WeissWeiss Posts: 9,942 ✭✭✭✭✭

Like many of us, I periodically comb through my local B&M's "melt" bucket--stuff they're sending to the smelter. It's separated by fineness with little regard for what it is other than not being marketable. I routinely find Victoria- and George V-era silver, some older Mexican, even colonial Spanish. I've got maybe 30 or 40 pieces in this "interesting melt" box.

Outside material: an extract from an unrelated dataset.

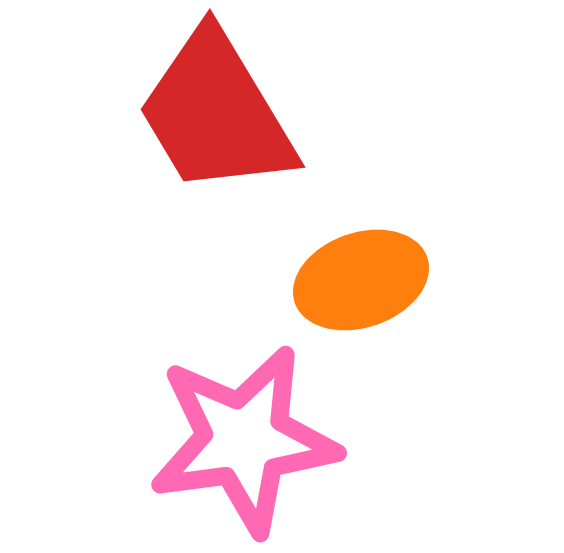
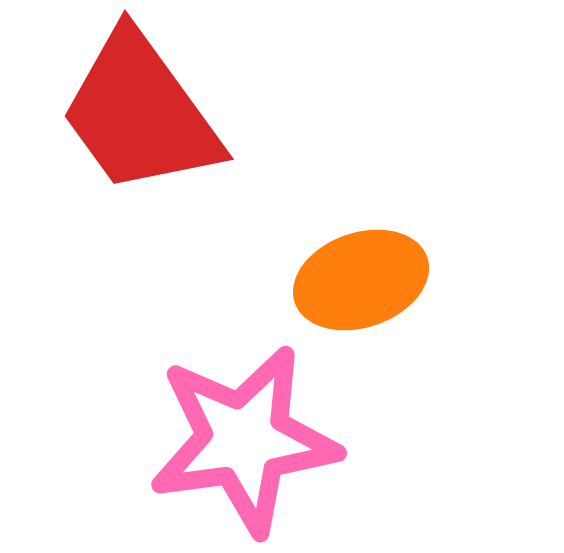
red trapezoid: moved 76 px left; rotated 5 degrees counterclockwise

I've become friendly with the manager at a local liquor store. They're one of the few places that stock a beer I'm fond of: Lost Coast's Indica IPA. It's a sharp, hoppy IPA with a really flowery bouquet. The local distributors have been spotty, but he tries to get it for me when he can. The beer's logo is Ganesh, the Hindu god of luck and the remover of obstacles. Not coincidentally, the manager is Indian. So we've discussed Ganesh, beer, his relocation to the midwest from Mumbai (formerly known as Bombay).

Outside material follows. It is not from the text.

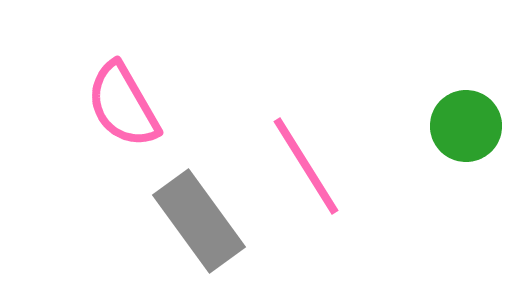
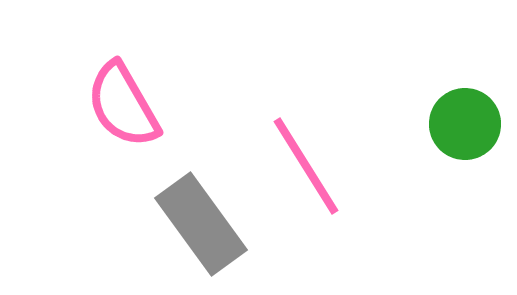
green circle: moved 1 px left, 2 px up
gray rectangle: moved 2 px right, 3 px down
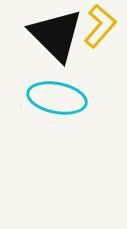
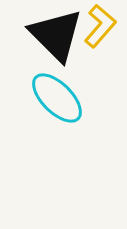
cyan ellipse: rotated 34 degrees clockwise
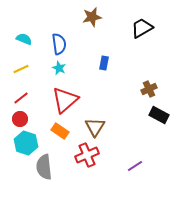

A few weeks back I went through my interesting melt looking for something I could take him. Unfortunately all I had from Bombay were a couple of 1/4 rupees of George IV from 1943. They're small, about the size of a dime. But they're pretty. So I picked the best of the two (AU/BU with nice luster), put it in a flip, printed out the KM info, mintage, weight, etc. Here's the worst of the two I kept, for reference:

Unfortunately, they didn't have Indica the last time I stopped in. I handed him the coin and said no worries, I'll check back in a week or two. Stopped in yesterday and he had a case set aside for me. Before I could pay, he asked me how much he owed me for the coin. I said it was a gift, and not an especially valuable coin. Then he said "I took the coin home the day you gave it to me and showed it to my grandmother, who is visiting from India. She got choked up. When she got married in the early 1960s, friends and family gave her 1/4 rupees from her birth year--you guessed it: 1943. She'd kept and cherished them. But somewhere along the way, she'd lost one of them." He gave her the coin and said she cried and laughed the rest of the night. She came all the way to the US to find the coin she'd lost 40 years ago.

The moral of the story: Hand out inexpensive obsolete coins to Indian liquor mart managers, and they'll find the beer you love.

Or conversely: A small gesture can have big consequences. Don't be afraid of being nice to people :)

We are like children who look at print and see a serpent in the last letter but one, and a sword in the last.